Tribe praised another contender, Seventh Circuit judge Diane Wood, as “more powerful intellectually than Sonia Sotomayor or any of the others mentioned as plausible prospects at the moment with the sole exception of Kagan, who is even smarter.” But he observed that Wood, who was ten years older than Kagan, “would be likely to serve nearly a decade less than Elena and doesn’t appear to me to have the dynamic personality or the extraordinary diplomatic gifts for inspiring confidence and for moving others that have made Elena Kagan the best dean of any major law school in memory.”
***
When Obama ended up not following Tribe’s advice, Tribe deftly finessed. Two days after Obama announced his selection of Sotomayor, a New York Times article addressed concerns that she “has a blunt and even testy side” that (at least “to detractors”) “raises questions about her judicial temperament and willingness to listen.” In giving the White House’s answers to those questions, Tribe left the impression that he had supported her selection:
Laurence H. Tribe, a Harvard law professor who served as an adviser in the process that led to Judge Sotomayor’s selection for the Supreme Court, said the White House had found concerns about her temperament unfounded, concluding instead that her background and her concern with the consequences of court rulings would be a “healthy antidote” to more formalist legal theories advocated by the Supreme Court’s conservative wing.
“The president’s inquiries into the way she interacts with others,” Professor Tribe said, “convinced him that she would be a positive force in the chemistry of the Supreme Court.”
It would seem that Tribe’s main role “as an adviser in the process that led to Judge Sotomayor’s selection” was to send his letter to Obama vigorously opposing her.
Tribe would go on to sign his name to a letter from more than one thousand law professors that described Sotomayor as a “brilliant, careful, fair-minded jurist” who was “an exceptionally well-qualified nominee to the Supreme Court.”
***
When I published Tribe’s letter in October 2010, I received a lot of inquiries about how I had obtained it.

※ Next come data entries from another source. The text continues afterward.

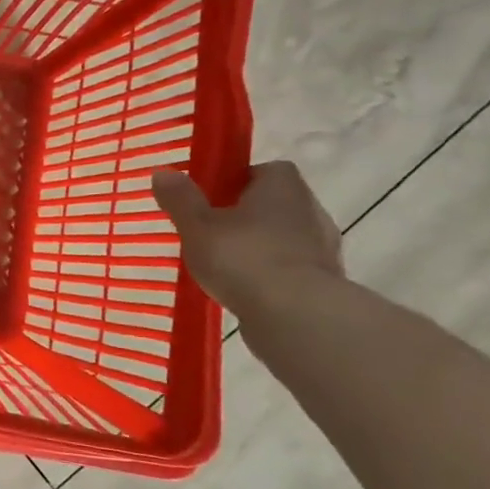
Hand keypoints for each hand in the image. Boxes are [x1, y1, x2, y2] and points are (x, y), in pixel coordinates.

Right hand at [153, 160, 343, 316]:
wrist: (298, 317)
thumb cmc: (243, 257)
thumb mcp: (197, 226)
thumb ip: (180, 199)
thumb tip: (163, 172)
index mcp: (282, 186)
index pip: (266, 171)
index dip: (239, 181)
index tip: (213, 198)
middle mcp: (311, 209)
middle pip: (275, 205)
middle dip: (247, 216)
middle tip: (212, 232)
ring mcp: (324, 249)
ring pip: (284, 239)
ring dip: (260, 247)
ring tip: (225, 267)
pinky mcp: (326, 284)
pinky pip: (292, 270)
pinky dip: (271, 276)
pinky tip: (246, 291)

The short answer is that someone anonymously emailed it to me—or, more precisely, emailed it to someone else who emailed it to me. How that anonymous person obtained the letter is another matter.
It’s a very safe bet that Tribe contemporaneously sent a copy of his letter to Kagan in order to win credit for it. He probably sent it to other supporters of Kagan for the same reason. My guess—and it’s no more than that—is that my anonymous source obtained the letter downstream from one of the original recipients.
***
After I published Tribe’s letter, Tribe claimed that “the reservations I expressed about Justice Sotomayor prior to her nomination were amply refuted by the closer study I was able to give her record before the president made his decision.”
If that were true, Tribe would surely have raced to retract his advice to Obama, right? There is no evidence that he ever did.